Besides teaching classes in physical geography, meteorology and climatology, I mentor graduate students in their research and Masters’ theses. I also write several letters of recommendation for students seeking jobs, graduate schools and research opportunities. I continue collaborating with other scientists on climate research and occasionally answer requests from media on environmental stories.
What attracted you to this career path?
I always liked math, and found that it could be applied in meteorology. At UCLA I interned at the National Weather Service as well as at air pollution consultants. While working at the L.A. County Air Pollution Control District, someone showed me information on “Jobs in Geography”, where you could teach weather courses at universities. I was hired by the University of Winnipeg in the Great White North teaching weather and later climatology and environmental courses.
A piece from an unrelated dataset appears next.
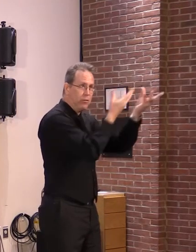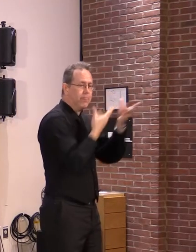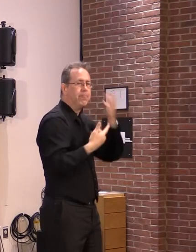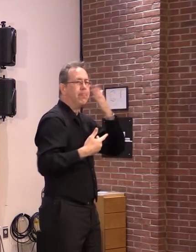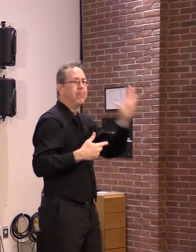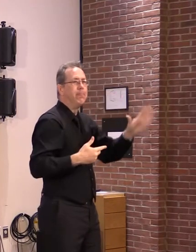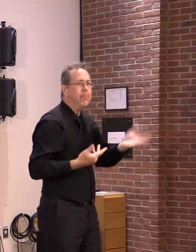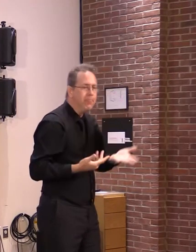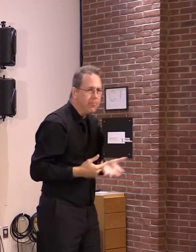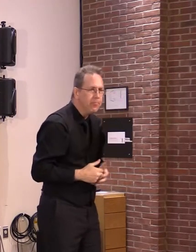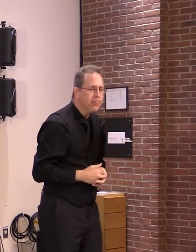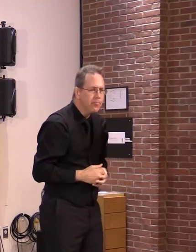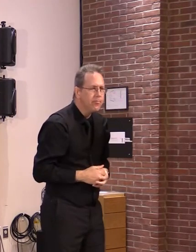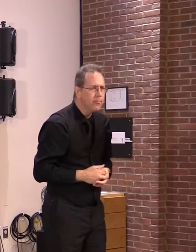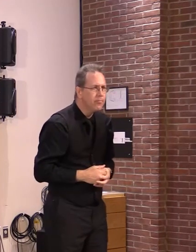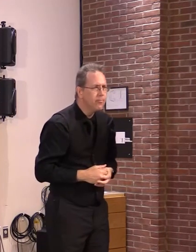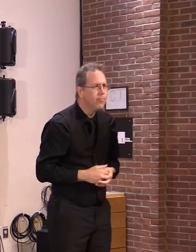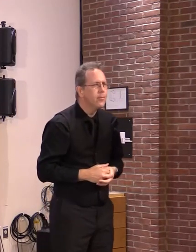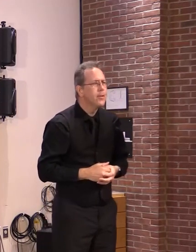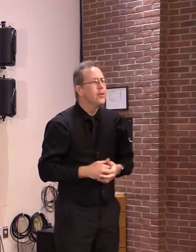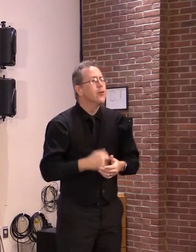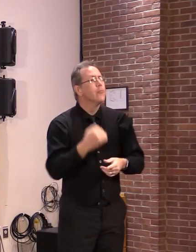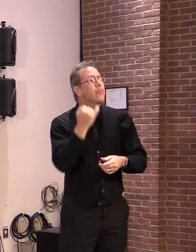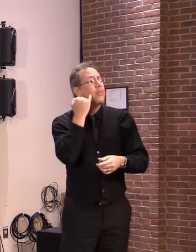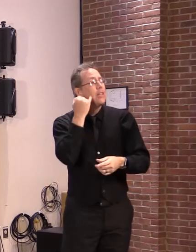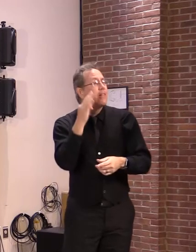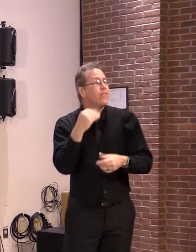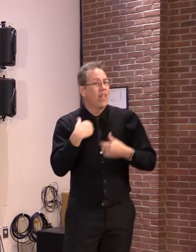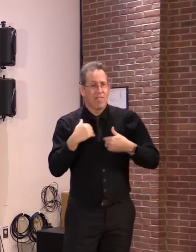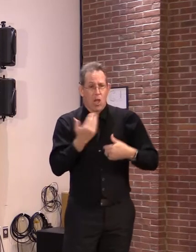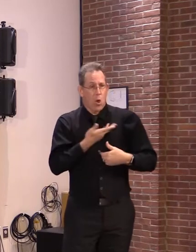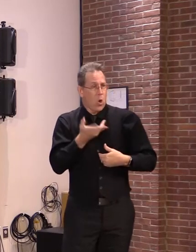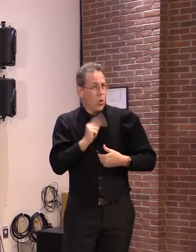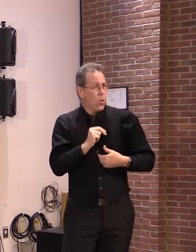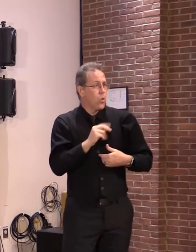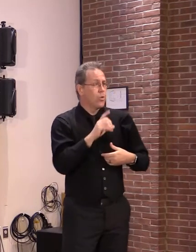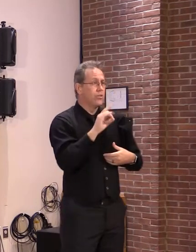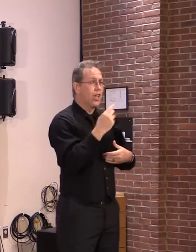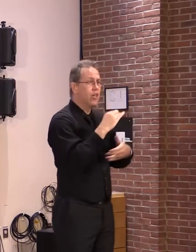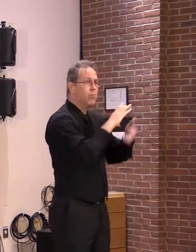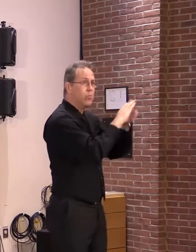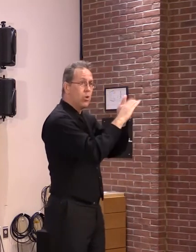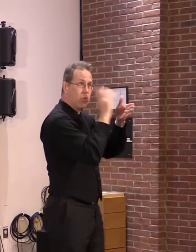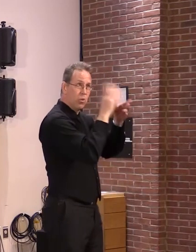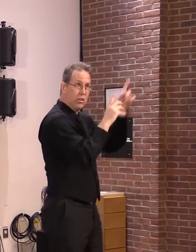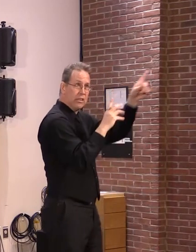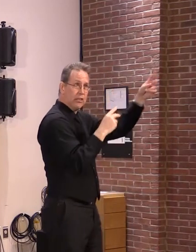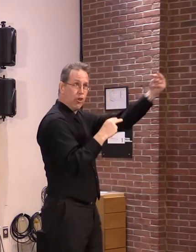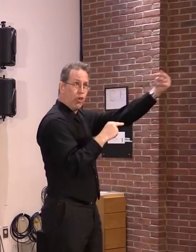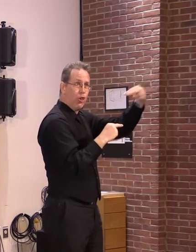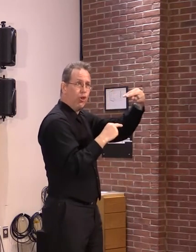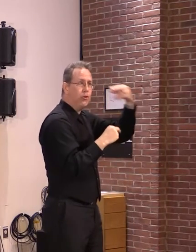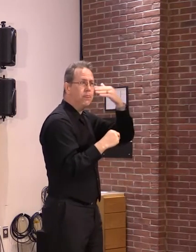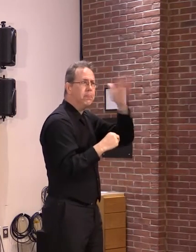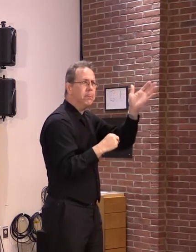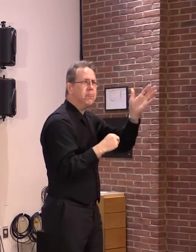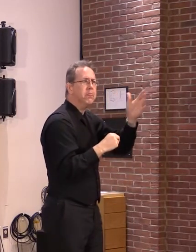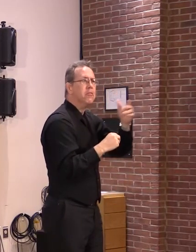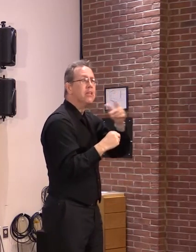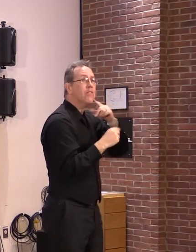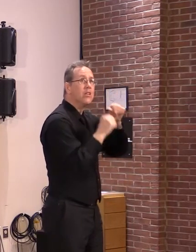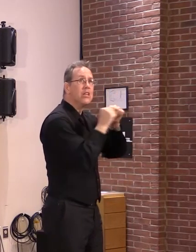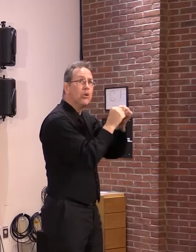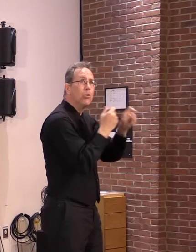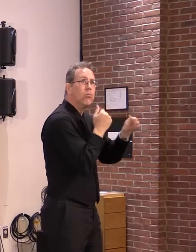assuming we are reporting our case dashboard to the CDC, I can't believe we would interrupt that. Because that would be something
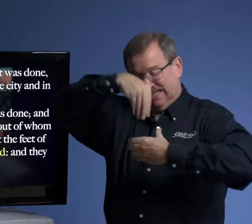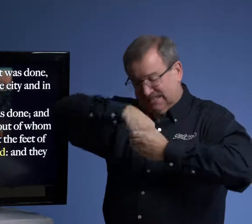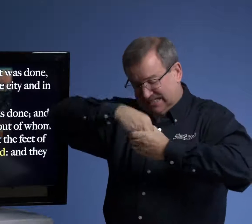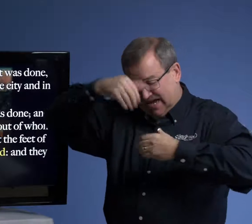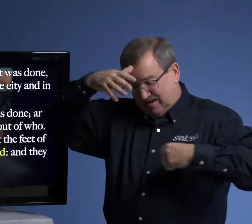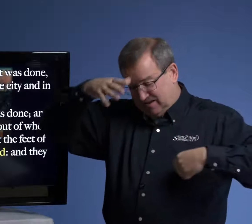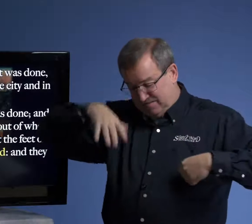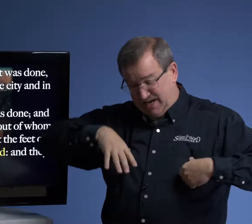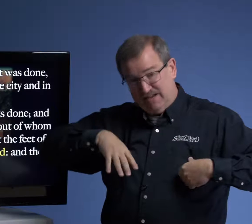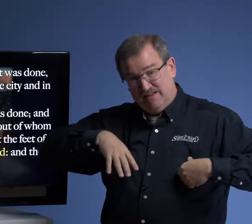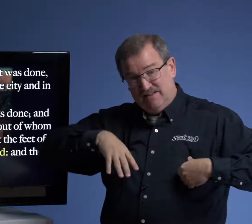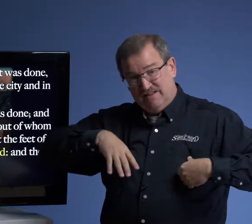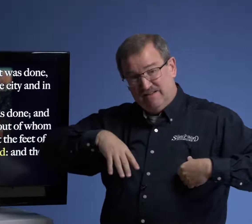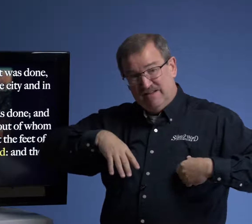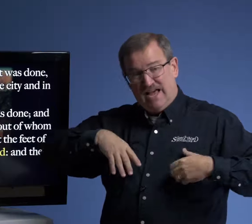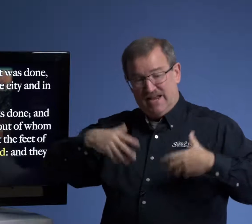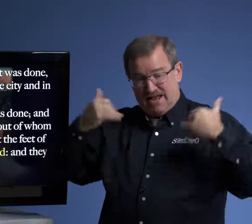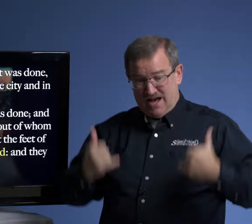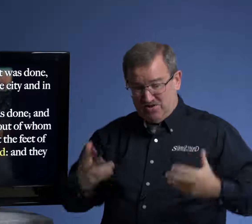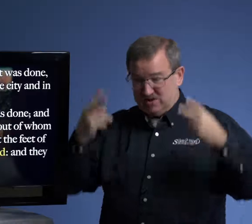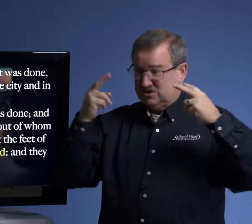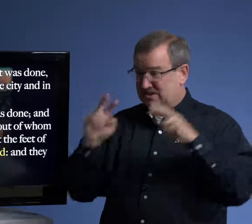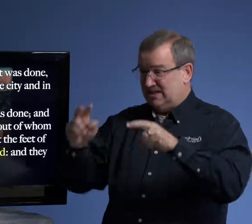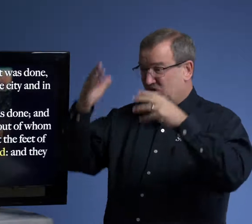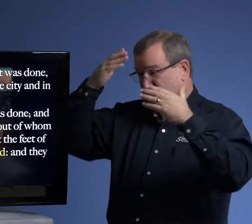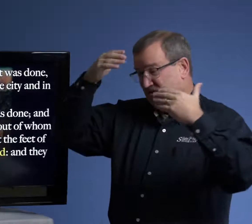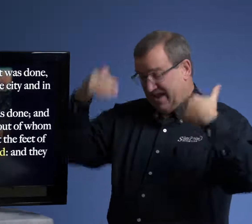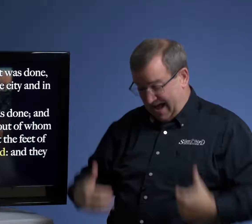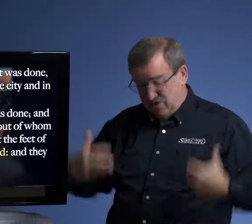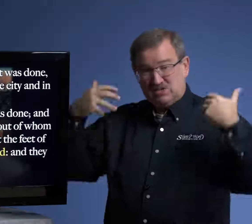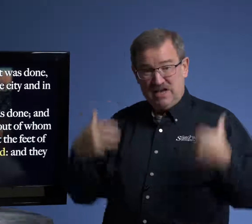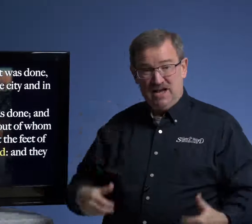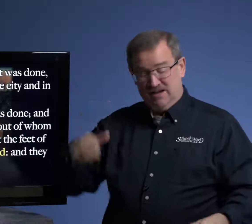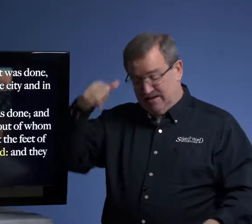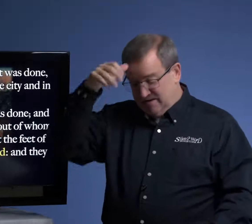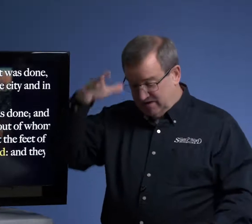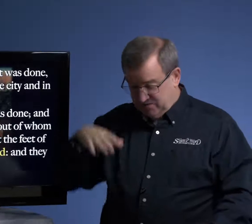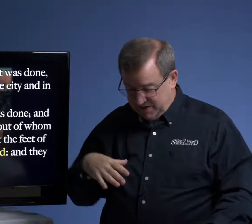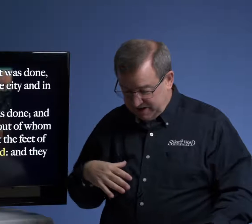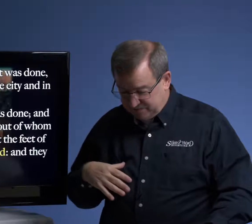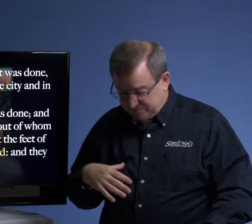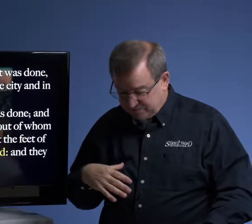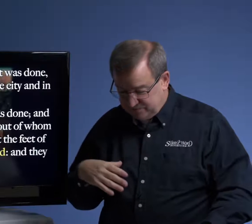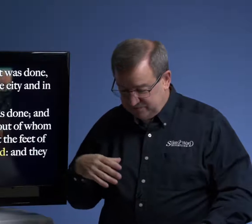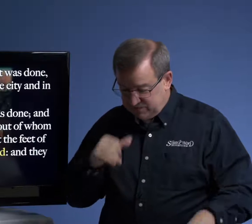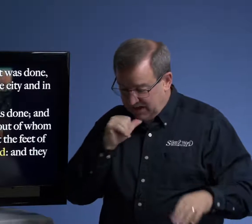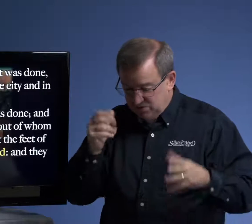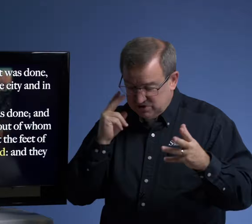inside the man. And now they could see it on the outside of the man. I want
I enjoyed teaching, so went on to a Ph.D. in geography/climatology.
How has your education/background in geography prepared you for this position? Most of my education was in Atmospheric Sciences, so I had a lot of prep work to teach geography courses. I found my niche and passion in meteorology and climatology and have been studying them since.
What geographic skills and information do you use most often in your work? What general skills and information do you use most often?
I like to show satellite images in my classes and the latest climatic data, such as from NASA. So using remote sensing, weather maps and oceanic conditions (being on the coast), I use statistics and recent environmental data in my classes and research. Mostly, I’m looking at ENSO-Pacific Ocean Indices, weather maps and satellites and climate data to follow climate change. We also have field instruments so my classes can measure surface weather data in different land uses in urban settings.
Are there any skills or information you need for your work that you did not obtain through your academic training? If so, how/where did you obtain them?
I was fortunate to have summer employment at the Jet Propulsion Laboratory, NASA. There I collaborated with oceanography scientists and student interns on several climate-related projects. My boss there was a wonderful science communicator, so I learned a lot from him that carried into classrooms and media interviews.
Do you participate in hiring, screening, or training of new employees? If so, what qualities and/or skills do you look for?
I was just on two search committees for new hires. We looked for someone who would be a good instructor with our students, many of whom had English as a second language and were working while in school. We also looked for good mentors for these students, who could relate and encourage high achievement. Scholarships were also important where they could lead student research
What advice would you give to someone interested in a job like yours?
You need to have a passion for your work and for helping students. That makes the hard work actually fun and something you look forward to doing. We have special students that work hard and often reach their goals. You need to be a good mentor and inspiration to your students. Your enthusiasm for your subjects will rub off.
What is the occupational outlook for career opportunities in your field/organization, esp. for geographers?
Our graduates have been fairly successful in finding employment in geography and related environmental fields. Having skills in computer programming, GIS and remote sensing training or certificates, statistics and the sciences are all helpful. Internships or summer help in companies or government agencies can often lead to more permanent employment.